ONE OK ROCKはこの世界の分断を、ロックを、音楽を通じて、癒そうとしました。
Takaのインタビューの中で「現代こそ、ロックが必要だと思う」という発言をしていたのを覚えています。
アメリカでは今、ほとんどの曲にギターは使われていません。打ち込みのシンセ、打ち込みのドラム。
しかし、LINKIN PARKの奇跡の復活劇やFoo Fightersの活躍など、現代でも次第にギターロックへの関心が再び高まってきているのを感じます。
ギターロックは会場の観客の心を一つにすることができます。
もちろん、それはレディー・ガガやテイラー・スイフトにだってできるのでしょうが、みんなで拳を高く掲げて合唱するようなライブが彼女たちにできるのでしょうか?
今こそ、このアルバムのようなスタジアムロックが評価されるべきなのです。
力強い8ビートにグルーヴの効いたベース、強靭なディストーションギター、そして、天高く舞い上がらんとするハイトーンのボーカル。
ロックでしか共有できない悲しみがあり、埋められない孤独があります。
世界にはびこる不安に立ち向かうために、彼らはこのアルバムを作ったのだと思います。
歌詞で注目したいのは楽曲の一部に日本語が使われていることです。
ONE OK ROCKは海外へ進出するために一度、完全に日本語を封印していた時期がありましたが、前作「Luxury Disease」から日本語の楽曲が収録されるようになり、今作でも本当にごく一部ですが、日本語が使われています。
それも使い方がすごくナチュラルと言うか、作曲の段階で日本語だったからそのまま使おうという感じなのです。
そこが少し意外というか、もちろん、海外の人はその日本語の部分は意味がわからないわけで、あとから英語に直すこともできたはずですが、そうしなかった。

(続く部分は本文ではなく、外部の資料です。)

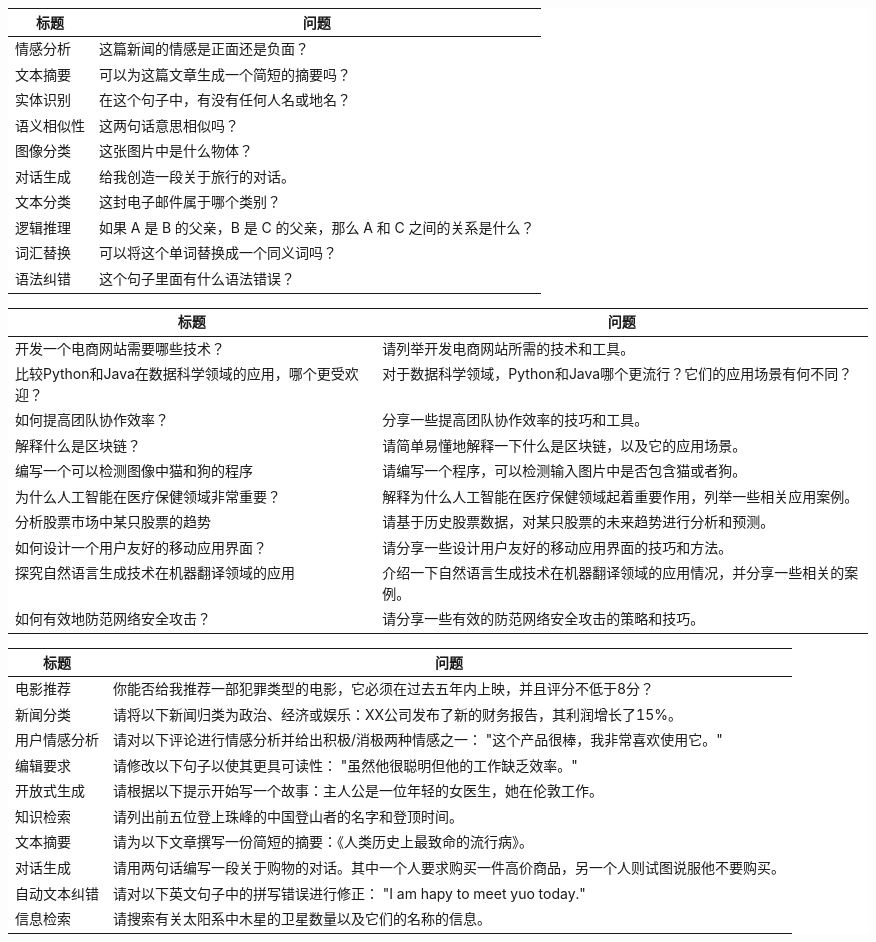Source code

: | 标题 | 问题 |
| --- | --- |
| 情感分析 | 这篇新闻的情感是正面还是负面？ |
| 文本摘要 | 可以为这篇文章生成一个简短的摘要吗？ |
| 实体识别 | 在这个句子中，有没有任何人名或地名？ |
| 语义相似性 | 这两句话意思相似吗？ |
| 图像分类 | 这张图片中是什么物体？ |
| 对话生成 | 给我创造一段关于旅行的对话。 |
| 文本分类 | 这封电子邮件属于哪个类别？ |
| 逻辑推理 | 如果 A 是 B 的父亲，B 是 C 的父亲，那么 A 和 C 之间的关系是什么？ |
| 词汇替换 | 可以将这个单词替换成一个同义词吗？ |
| 语法纠错 | 这个句子里面有什么语法错误？ |

|标题|问题|
|---|---|
|开发一个电商网站需要哪些技术？|请列举开发电商网站所需的技术和工具。|
|比较Python和Java在数据科学领域的应用，哪个更受欢迎？|对于数据科学领域，Python和Java哪个更流行？它们的应用场景有何不同？|
|如何提高团队协作效率？|分享一些提高团队协作效率的技巧和工具。|
|解释什么是区块链？|请简单易懂地解释一下什么是区块链，以及它的应用场景。|
|编写一个可以检测图像中猫和狗的程序|请编写一个程序，可以检测输入图片中是否包含猫或者狗。|
|为什么人工智能在医疗保健领域非常重要？|解释为什么人工智能在医疗保健领域起着重要作用，列举一些相关应用案例。|
|分析股票市场中某只股票的趋势|请基于历史股票数据，对某只股票的未来趋势进行分析和预测。|
|如何设计一个用户友好的移动应用界面？|请分享一些设计用户友好的移动应用界面的技巧和方法。|
|探究自然语言生成技术在机器翻译领域的应用|介绍一下自然语言生成技术在机器翻译领域的应用情况，并分享一些相关的案例。|
|如何有效地防范网络安全攻击？|请分享一些有效的防范网络安全攻击的策略和技巧。|

|标题|问题|
|---|---|
|电影推荐|你能否给我推荐一部犯罪类型的电影，它必须在过去五年内上映，并且评分不低于8分？|
|新闻分类|请将以下新闻归类为政治、经济或娱乐：XX公司发布了新的财务报告，其利润增长了15%。|
|用户情感分析|请对以下评论进行情感分析并给出积极/消极两种情感之一： "这个产品很棒，我非常喜欢使用它。"|
|编辑要求|请修改以下句子以使其更具可读性： "虽然他很聪明但他的工作缺乏效率。"|
|开放式生成|请根据以下提示开始写一个故事：主人公是一位年轻的女医生，她在伦敦工作。|
|知识检索|请列出前五位登上珠峰的中国登山者的名字和登顶时间。|
|文本摘要|请为以下文章撰写一份简短的摘要：《人类历史上最致命的流行病》。|
|对话生成|请用两句话编写一段关于购物的对话。其中一个人要求购买一件高价商品，另一个人则试图说服他不要购买。|
|自动文本纠错|请对以下英文句子中的拼写错误进行修正： "I am hapy to meet yuo today."|
|信息检索|请搜索有关太阳系中木星的卫星数量以及它们的名称的信息。|
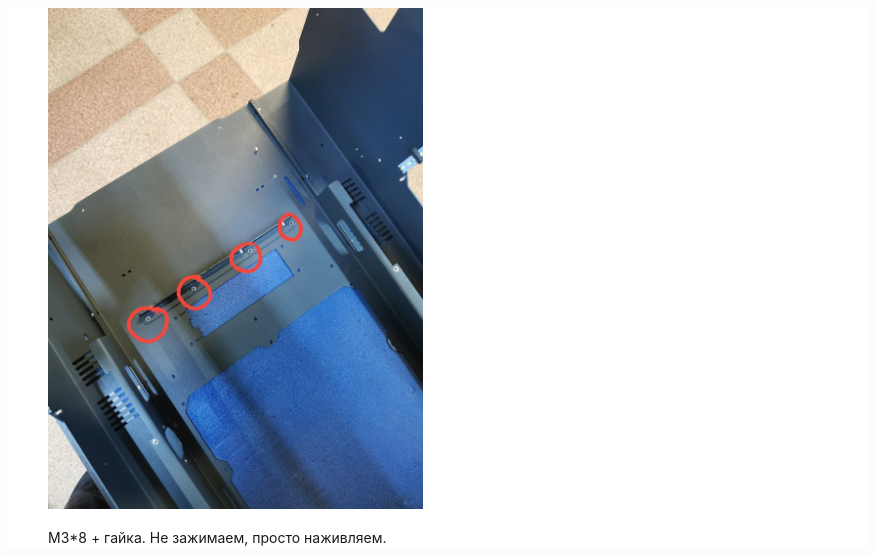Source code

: <figure><img src="../.gitbook/assets/photo_2024-01-12_21-23-52.jpg" alt="" width="375"><figcaption><p>M3*8 + гайка. Не зажимаем, просто наживляем.</p></figcaption></figure>
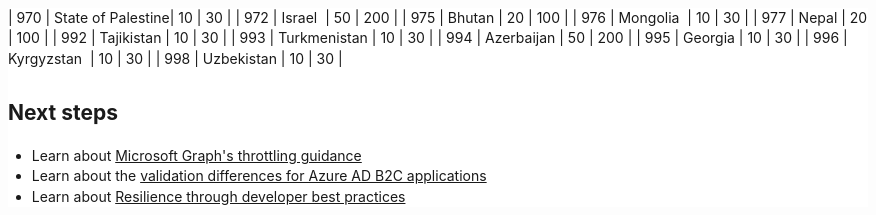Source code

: | 970 |  State of Palestine| 10  |  30  |
| 972 |	Israel  |	50	| 200 |
| 975 | Bhutan | 20 | 100 |
| 976 |	Mongolia  |	10	| 30 |
| 977 | Nepal | 20 | 100 |
| 992 | Tajikistan | 10 | 30 |
| 993 | Turkmenistan | 10 | 30 |
| 994 | Azerbaijan | 50 | 200 | 
| 995 | Georgia | 10 | 30 |
| 996 |	Kyrgyzstan  |	10	| 30 |
| 998 | Uzbekistan | 10 | 30 |

## Next steps

- Learn about [Microsoft Graph's throttling guidance](/graph/throttling) 
- Learn about the [validation differences for Azure AD B2C applications](../active-directory/develop/supported-accounts-validation.md)
- Learn about [Resilience through developer best practices](../active-directory/architecture/resilience-b2c-developer-best-practices.md)

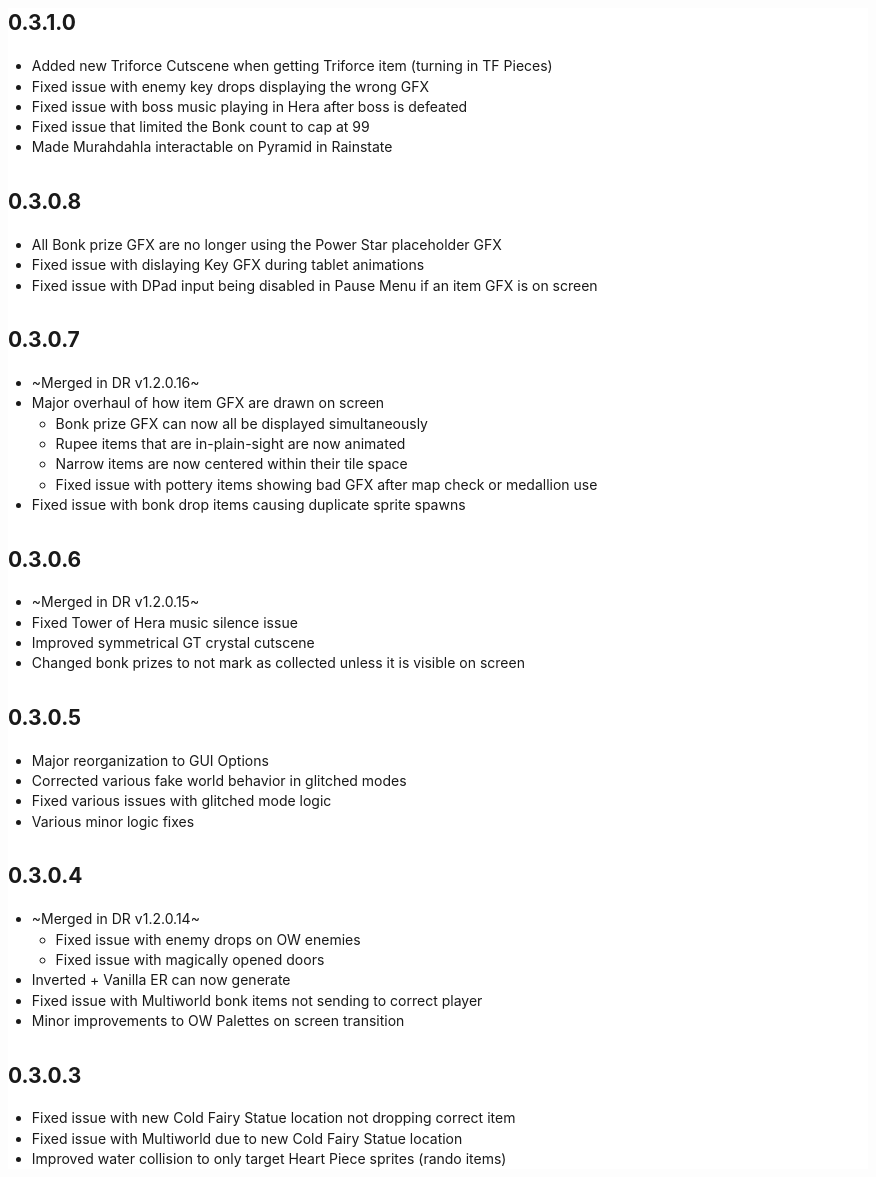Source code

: ## 0.3.1.0
- Added new Triforce Cutscene when getting Triforce item (turning in TF Pieces)
- Fixed issue with enemy key drops displaying the wrong GFX
- Fixed issue with boss music playing in Hera after boss is defeated
- Fixed issue that limited the Bonk count to cap at 99
- Made Murahdahla interactable on Pyramid in Rainstate

## 0.3.0.8
- All Bonk prize GFX are no longer using the Power Star placeholder GFX
- Fixed issue with dislaying Key GFX during tablet animations
- Fixed issue with DPad input being disabled in Pause Menu if an item GFX is on screen

## 0.3.0.7
- \~Merged in DR v1.2.0.16~
- Major overhaul of how item GFX are drawn on screen
  - Bonk prize GFX can now all be displayed simultaneously
  - Rupee items that are in-plain-sight are now animated
  - Narrow items are now centered within their tile space
  - Fixed issue with pottery items showing bad GFX after map check or medallion use
- Fixed issue with bonk drop items causing duplicate sprite spawns

## 0.3.0.6
- \~Merged in DR v1.2.0.15~
- Fixed Tower of Hera music silence issue
- Improved symmetrical GT crystal cutscene
- Changed bonk prizes to not mark as collected unless it is visible on screen

## 0.3.0.5
- Major reorganization to GUI Options
- Corrected various fake world behavior in glitched modes
- Fixed various issues with glitched mode logic
- Various minor logic fixes

## 0.3.0.4
- \~Merged in DR v1.2.0.14~
  - Fixed issue with enemy drops on OW enemies
  - Fixed issue with magically opened doors
- Inverted + Vanilla ER can now generate
- Fixed issue with Multiworld bonk items not sending to correct player
- Minor improvements to OW Palettes on screen transition

## 0.3.0.3
- Fixed issue with new Cold Fairy Statue location not dropping correct item
- Fixed issue with Multiworld due to new Cold Fairy Statue location
- Improved water collision to only target Heart Piece sprites (rando items)
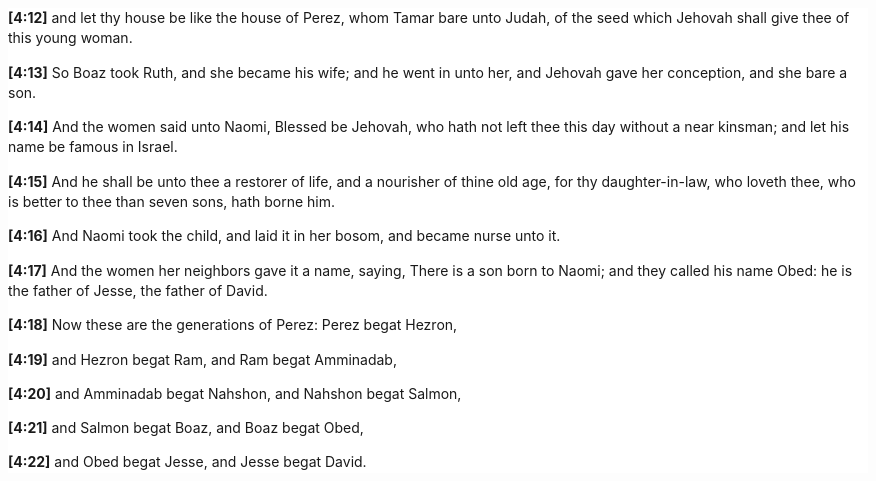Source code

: **[4:12]** and let thy house be like the house of Perez, whom Tamar bare unto Judah, of the seed which Jehovah shall give thee of this young woman.

**[4:13]** So Boaz took Ruth, and she became his wife; and he went in unto her, and Jehovah gave her conception, and she bare a son.

**[4:14]** And the women said unto Naomi, Blessed be Jehovah, who hath not left thee this day without a near kinsman; and let his name be famous in Israel.

**[4:15]** And he shall be unto thee a restorer of life, and a nourisher of thine old age, for thy daughter-in-law, who loveth thee, who is better to thee than seven sons, hath borne him.

**[4:16]** And Naomi took the child, and laid it in her bosom, and became nurse unto it.

**[4:17]** And the women her neighbors gave it a name, saying, There is a son born to Naomi; and they called his name Obed: he is the father of Jesse, the father of David.

**[4:18]** Now these are the generations of Perez: Perez begat Hezron,

**[4:19]** and Hezron begat Ram, and Ram begat Amminadab,

**[4:20]** and Amminadab begat Nahshon, and Nahshon begat Salmon,

**[4:21]** and Salmon begat Boaz, and Boaz begat Obed,

**[4:22]** and Obed begat Jesse, and Jesse begat David.
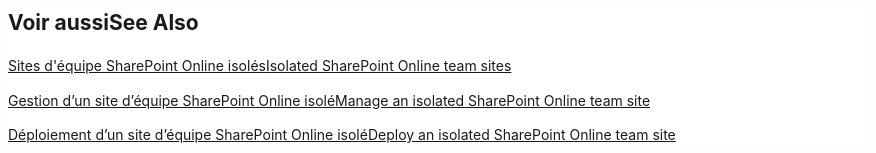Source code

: ## <a name="see-also"></a><span data-ttu-id="6c5da-187">Voir aussi</span><span class="sxs-lookup"><span data-stu-id="6c5da-187">See Also</span></span>

[<span data-ttu-id="6c5da-188">Sites d'équipe SharePoint Online isolés</span><span class="sxs-lookup"><span data-stu-id="6c5da-188">Isolated SharePoint Online team sites</span></span>](isolated-sharepoint-online-team-sites.md)
  
[<span data-ttu-id="6c5da-189">Gestion d’un site d’équipe SharePoint Online isolé</span><span class="sxs-lookup"><span data-stu-id="6c5da-189">Manage an isolated SharePoint Online team site</span></span>](manage-an-isolated-sharepoint-online-team-site.md)

[<span data-ttu-id="6c5da-190">Déploiement d’un site d’équipe SharePoint Online isolé</span><span class="sxs-lookup"><span data-stu-id="6c5da-190">Deploy an isolated SharePoint Online team site</span></span>](deploy-an-isolated-sharepoint-online-team-site.md)



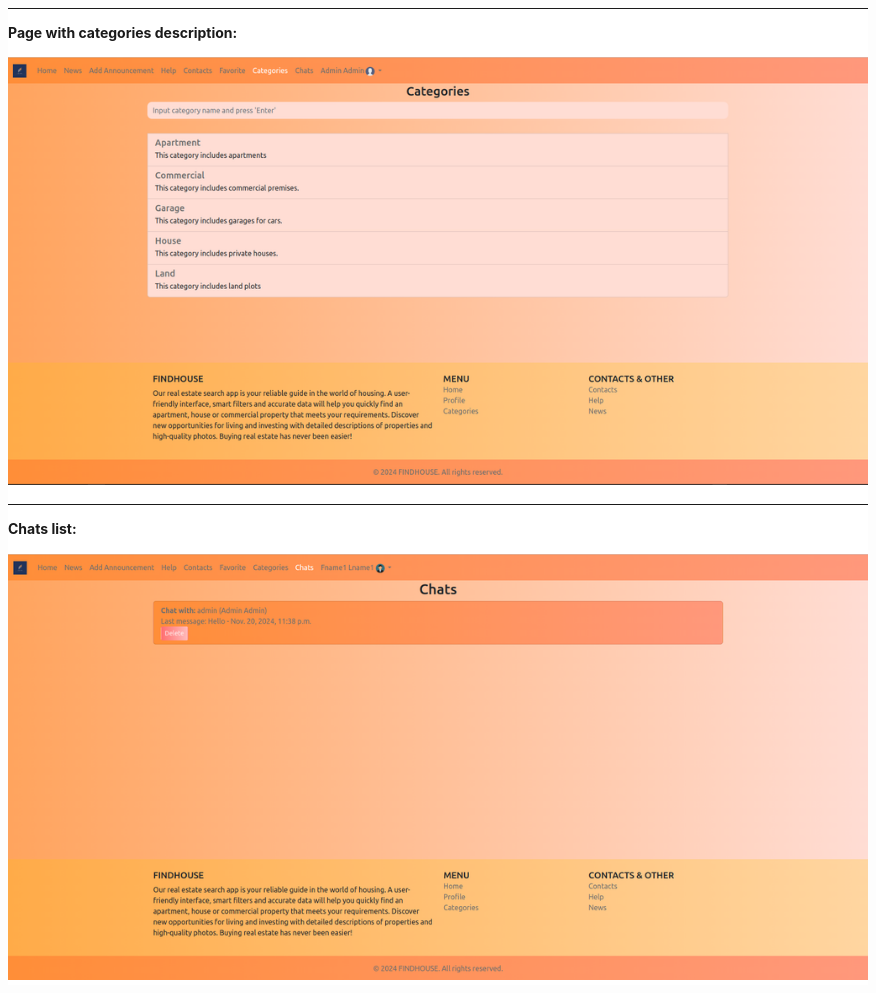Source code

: ___

**Page with categories description:**

![](https://github.com/MishanyaS/find_house/blob/main/photos/categories/categories%20page.png?raw=true)

___

**Chats list:**

![](https://github.com/MishanyaS/find_house/blob/main/photos/chat/chats%20list.png?raw=true)
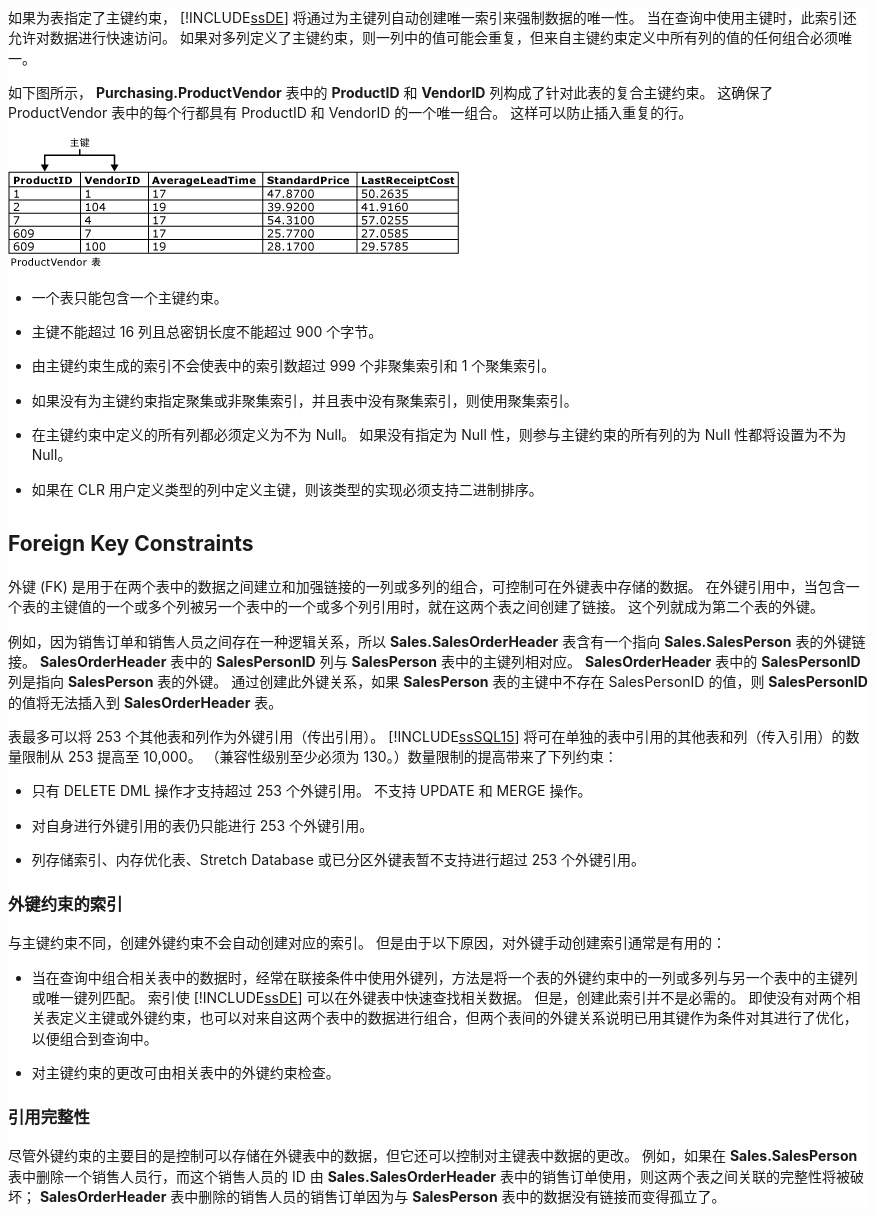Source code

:  如果为表指定了主键约束， [!INCLUDE[ssDE](../../includes/ssde-md.md)] 将通过为主键列自动创建唯一索引来强制数据的唯一性。 当在查询中使用主键时，此索引还允许对数据进行快速访问。 如果对多列定义了主键约束，则一列中的值可能会重复，但来自主键约束定义中所有列的值的任何组合必须唯一。  
  
 如下图所示， **Purchasing.ProductVendor** 表中的 **ProductID** 和 **VendorID** 列构成了针对此表的复合主键约束。 这确保了 ProductVendor 表中的每个行都具有 ProductID 和 VendorID 的一个唯一组合。 这样可以防止插入重复的行。  
  
 ![组合主键约束](../../relational-databases/tables/media/fund04.gif "组合主键约束")  
  
-   一个表只能包含一个主键约束。  
  
-   主键不能超过 16 列且总密钥长度不能超过 900 个字节。  
  
-   由主键约束生成的索引不会使表中的索引数超过 999 个非聚集索引和 1 个聚集索引。  
  
-   如果没有为主键约束指定聚集或非聚集索引，并且表中没有聚集索引，则使用聚集索引。  
  
-   在主键约束中定义的所有列都必须定义为不为 Null。 如果没有指定为 Null 性，则参与主键约束的所有列的为 Null 性都将设置为不为 Null。  
  
-   如果在 CLR 用户定义类型的列中定义主键，则该类型的实现必须支持二进制排序。  
  
##  <a name="FKeys"></a> Foreign Key Constraints  
 外键 (FK) 是用于在两个表中的数据之间建立和加强链接的一列或多列的组合，可控制可在外键表中存储的数据。 在外键引用中，当包含一个表的主键值的一个或多个列被另一个表中的一个或多个列引用时，就在这两个表之间创建了链接。 这个列就成为第二个表的外键。  
  
 例如，因为销售订单和销售人员之间存在一种逻辑关系，所以 **Sales.SalesOrderHeader** 表含有一个指向 **Sales.SalesPerson** 表的外键链接。 **SalesOrderHeader** 表中的 **SalesPersonID** 列与 **SalesPerson** 表中的主键列相对应。 **SalesOrderHeader** 表中的 **SalesPersonID** 列是指向 **SalesPerson** 表的外键。 通过创建此外键关系，如果 **SalesPerson** 表的主键中不存在 SalesPersonID 的值，则 **SalesPersonID** 的值将无法插入到 **SalesOrderHeader** 表。  
  
  
 表最多可以将 253 个其他表和列作为外键引用（传出引用）。 [!INCLUDE[ssSQL15](../../includes/sssql15-md.md)] 将可在单独的表中引用的其他表和列（传入引用）的数量限制从 253 提高至 10,000。 （兼容性级别至少必须为 130。）数量限制的提高带来了下列约束：  
  
-   只有 DELETE DML 操作才支持超过 253 个外键引用。 不支持 UPDATE 和 MERGE 操作。  
  
-   对自身进行外键引用的表仍只能进行 253 个外键引用。  
  
-   列存储索引、内存优化表、Stretch Database 或已分区外键表暂不支持进行超过 253 个外键引用。  
  
### <a name="indexes-on-foreign-key-constraints"></a>外键约束的索引  
 与主键约束不同，创建外键约束不会自动创建对应的索引。 但是由于以下原因，对外键手动创建索引通常是有用的：  
  
-   当在查询中组合相关表中的数据时，经常在联接条件中使用外键列，方法是将一个表的外键约束中的一列或多列与另一个表中的主键列或唯一键列匹配。 索引使 [!INCLUDE[ssDE](../../includes/ssde-md.md)] 可以在外键表中快速查找相关数据。 但是，创建此索引并不是必需的。 即使没有对两个相关表定义主键或外键约束，也可以对来自这两个表中的数据进行组合，但两个表间的外键关系说明已用其键作为条件对其进行了优化，以便组合到查询中。  
  
-   对主键约束的更改可由相关表中的外键约束检查。  
  
### <a name="referential-integrity"></a>引用完整性  
 尽管外键约束的主要目的是控制可以存储在外键表中的数据，但它还可以控制对主键表中数据的更改。 例如，如果在 **Sales.SalesPerson** 表中删除一个销售人员行，而这个销售人员的 ID 由 **Sales.SalesOrderHeader** 表中的销售订单使用，则这两个表之间关联的完整性将被破坏； **SalesOrderHeader** 表中删除的销售人员的销售订单因为与 **SalesPerson** 表中的数据没有链接而变得孤立了。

発想が柔軟になってきているというか、「別に日本語があってもいいじゃん?」というマインドになっていることが変化を感じる部分です。
アメリカビルボードチャートでは、最近ではバッド・バニーやロザリアなどのスペイン語曲が流行っていることもあり、やはり何語であるかとか、歌詞がどんな意味なのかということは、そこまで考慮されれなくなってきているのかなと感じます。
海外のライブでもスタジアムで日本語の部分はそのまま歌うのかな?と想像すると、少しだけ誇らしい気持ちになりますね。
2025年はラテンアメリカツアーに北米ツアー、ヨーロッパツアーと駆け抜けたONE OK ROCK。
会場もアリーナやスタジアムがほとんどで、世界を股にかけるスタジアムロックバンドとして成長したONE OK ROCK。
このアルバムは、混迷の時代に一筋の光を灯すかのような祈りに満ちた一枚です。